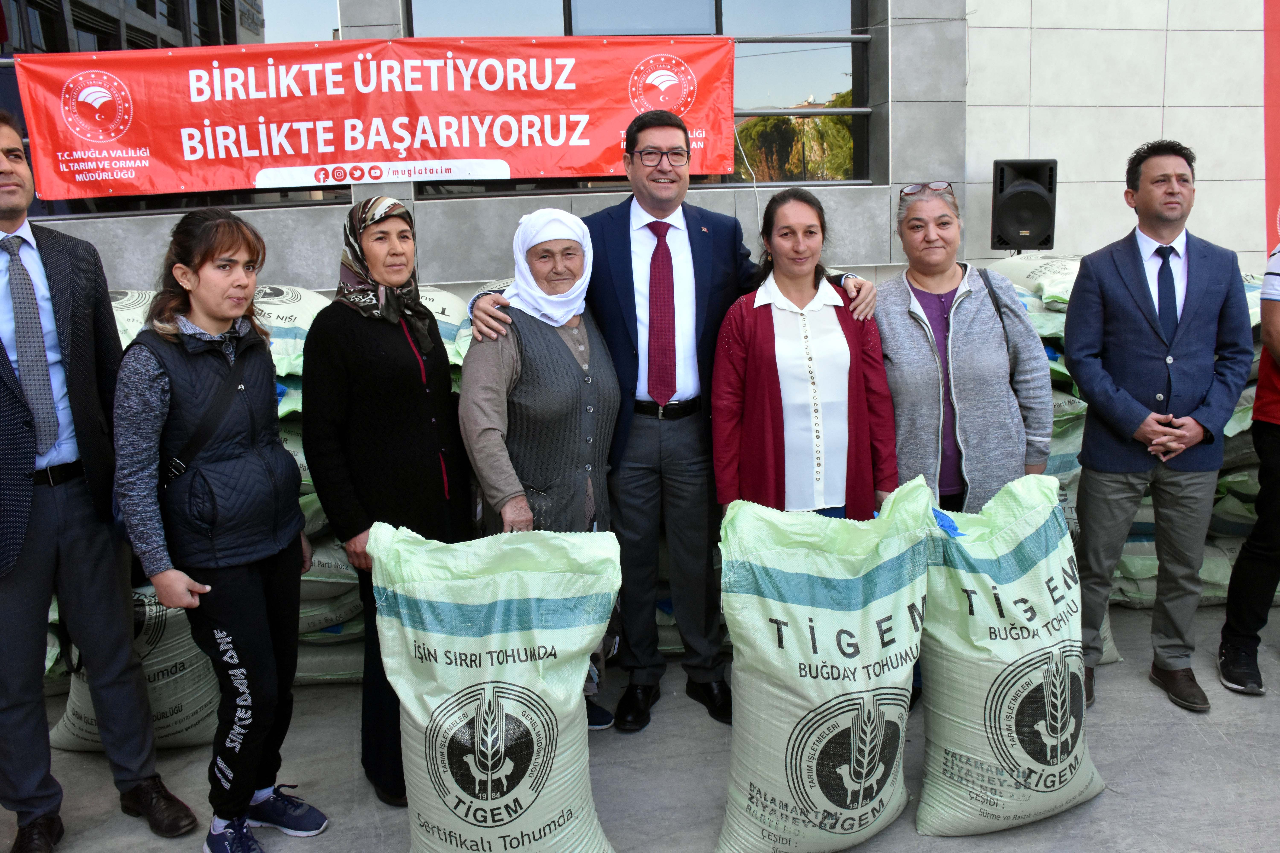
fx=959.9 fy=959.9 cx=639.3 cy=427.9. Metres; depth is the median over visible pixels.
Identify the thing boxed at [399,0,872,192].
window
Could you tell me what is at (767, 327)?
woman
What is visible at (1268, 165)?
red banner
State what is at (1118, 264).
man
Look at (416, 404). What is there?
woman
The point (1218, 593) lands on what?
stack
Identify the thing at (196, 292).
woman
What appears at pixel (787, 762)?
sack
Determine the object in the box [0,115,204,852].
man
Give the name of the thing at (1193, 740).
pavement
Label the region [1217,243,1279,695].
person
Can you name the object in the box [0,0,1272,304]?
building
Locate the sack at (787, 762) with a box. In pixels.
[711,476,931,852]
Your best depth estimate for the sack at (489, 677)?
2.58 m
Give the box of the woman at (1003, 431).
[874,175,1057,523]
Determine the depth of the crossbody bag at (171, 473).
2.73 m
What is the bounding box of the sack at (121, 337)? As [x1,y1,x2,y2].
[109,288,157,348]
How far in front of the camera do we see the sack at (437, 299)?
4.63 m
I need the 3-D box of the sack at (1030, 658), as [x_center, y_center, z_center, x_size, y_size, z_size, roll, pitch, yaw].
[1.117,0.671,2.985,0.645,1.018,0.582,-2,11,-5]
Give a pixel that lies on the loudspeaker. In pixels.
(1028, 190)
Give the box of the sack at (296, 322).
[250,283,329,378]
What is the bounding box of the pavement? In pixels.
[0,597,1279,852]
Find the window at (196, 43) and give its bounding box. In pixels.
[0,0,343,215]
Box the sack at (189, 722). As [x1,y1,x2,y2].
[48,587,222,752]
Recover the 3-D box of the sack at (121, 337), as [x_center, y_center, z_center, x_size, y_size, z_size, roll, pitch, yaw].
[-2.460,-0.458,4.483,0.857,0.392,0.926,-2,11,-5]
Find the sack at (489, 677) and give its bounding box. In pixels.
[365,521,621,852]
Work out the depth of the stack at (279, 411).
3.97 m
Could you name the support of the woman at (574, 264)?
on the pavement
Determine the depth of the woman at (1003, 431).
3.38 m
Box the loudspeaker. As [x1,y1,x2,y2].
[990,158,1058,249]
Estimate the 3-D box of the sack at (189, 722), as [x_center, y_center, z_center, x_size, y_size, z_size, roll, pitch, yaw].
[-1.834,0.836,3.610,0.687,0.597,0.592,-2,11,-5]
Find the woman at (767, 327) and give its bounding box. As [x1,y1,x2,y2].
[709,190,899,518]
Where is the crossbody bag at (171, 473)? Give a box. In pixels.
[155,343,250,492]
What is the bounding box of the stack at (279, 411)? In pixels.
[91,284,486,686]
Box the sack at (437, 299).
[414,285,471,359]
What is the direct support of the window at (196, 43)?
in the building at (467, 207)
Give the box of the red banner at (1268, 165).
[1263,0,1279,252]
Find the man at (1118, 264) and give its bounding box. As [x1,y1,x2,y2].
[1062,139,1252,713]
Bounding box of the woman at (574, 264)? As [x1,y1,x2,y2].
[456,208,622,732]
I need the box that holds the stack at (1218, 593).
[978,259,1276,612]
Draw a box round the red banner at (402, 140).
[10,35,731,200]
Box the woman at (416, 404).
[299,196,473,814]
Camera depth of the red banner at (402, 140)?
5.34 m
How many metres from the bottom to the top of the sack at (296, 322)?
0.398 m
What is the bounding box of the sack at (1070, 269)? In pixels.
[995,255,1078,311]
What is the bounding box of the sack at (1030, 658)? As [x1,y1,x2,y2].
[912,472,1105,836]
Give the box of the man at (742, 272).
[460,111,879,734]
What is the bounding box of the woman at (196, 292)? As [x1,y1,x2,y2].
[110,206,327,852]
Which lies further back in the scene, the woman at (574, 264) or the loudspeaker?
the loudspeaker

Task to complete: Pictures must not appear in the copy, and every record must be restated word for word.

Written answer:
fx=959.9 fy=959.9 cx=639.3 cy=427.9. Metres; depth is the median over visible pixels.
Identify the thing boxed at [399,0,872,192].
window
Could you tell me what is at (767, 327)?
woman
What is visible at (1268, 165)?
red banner
State what is at (1118, 264).
man
Look at (416, 404). What is there?
woman
The point (1218, 593) lands on what?
stack
Identify the thing at (196, 292).
woman
What appears at pixel (787, 762)?
sack
Determine the object in the box [0,115,204,852].
man
Give the name of the thing at (1193, 740).
pavement
Label the region [1217,243,1279,695].
person
Can you name the object in the box [0,0,1272,304]?
building
Locate the sack at (787, 762) with a box. In pixels.
[711,476,931,852]
Your best depth estimate for the sack at (489, 677)?
2.58 m
Give the box of the woman at (1003, 431).
[874,175,1057,523]
Determine the depth of the crossbody bag at (171, 473).
2.73 m
What is the bounding box of the sack at (121, 337)? As [x1,y1,x2,y2].
[109,288,157,348]
How far in front of the camera do we see the sack at (437, 299)?
4.63 m
I need the 3-D box of the sack at (1030, 658), as [x_center, y_center, z_center, x_size, y_size, z_size, roll, pitch, yaw].
[1.117,0.671,2.985,0.645,1.018,0.582,-2,11,-5]
Give a pixel that lies on the loudspeaker. In pixels.
(1028, 190)
Give the box of the sack at (296, 322).
[250,283,329,378]
What is the bounding box of the pavement? In pixels.
[0,597,1279,852]
Find the window at (196, 43) and give its bounding box. In pixels.
[0,0,343,215]
Box the sack at (189, 722). As [x1,y1,x2,y2].
[48,587,222,752]
Recover the 3-D box of the sack at (121, 337), as [x_center, y_center, z_center, x_size, y_size, z_size, roll, pitch, yaw].
[-2.460,-0.458,4.483,0.857,0.392,0.926,-2,11,-5]
Find the sack at (489, 677) and give its bounding box. In pixels.
[365,521,621,852]
Work out the depth of the stack at (279, 411).
3.97 m
Could you name the support of the woman at (574, 264)?
on the pavement
Determine the depth of the woman at (1003, 431).
3.38 m
Box the loudspeaker. As [x1,y1,x2,y2].
[990,158,1058,249]
Estimate the 3-D box of the sack at (189, 722), as [x_center, y_center, z_center, x_size, y_size, z_size, roll, pitch, yaw].
[-1.834,0.836,3.610,0.687,0.597,0.592,-2,11,-5]
Find the woman at (767, 327) and give its bounding box. As [x1,y1,x2,y2].
[709,190,899,518]
Where is the crossbody bag at (171, 473)? Give a box. In pixels.
[155,343,250,492]
What is the bounding box of the stack at (279, 411)? In pixels.
[91,284,486,686]
Box the sack at (437, 299).
[414,285,471,359]
What is the direct support of the window at (196, 43)?
in the building at (467, 207)
Give the box of the red banner at (1268, 165).
[1263,0,1279,252]
Find the man at (1118, 264) and give its bounding box. As [x1,y1,x2,y2].
[1062,139,1252,713]
Bounding box of the woman at (574, 264)? As [x1,y1,x2,y2].
[456,208,622,732]
I need the box that holds the stack at (1218, 593).
[978,259,1276,612]
Draw a box round the red banner at (402, 140).
[10,35,731,200]
Box the woman at (416, 404).
[299,196,473,814]
Camera depth of the red banner at (402, 140)?
5.34 m
How many metres from the bottom to the top of the sack at (296, 322)?
0.398 m
What is the bounding box of the sack at (1070, 269)? In pixels.
[995,255,1078,311]
What is the bounding box of the sack at (1030, 658)? As [x1,y1,x2,y2].
[912,472,1105,836]
Give the box of the man at (742, 272).
[460,111,879,734]
What is the bounding box of the woman at (196, 292)? As [x1,y1,x2,y2].
[110,206,327,852]
Which lies further back in the scene, the woman at (574, 264) or the loudspeaker?
the loudspeaker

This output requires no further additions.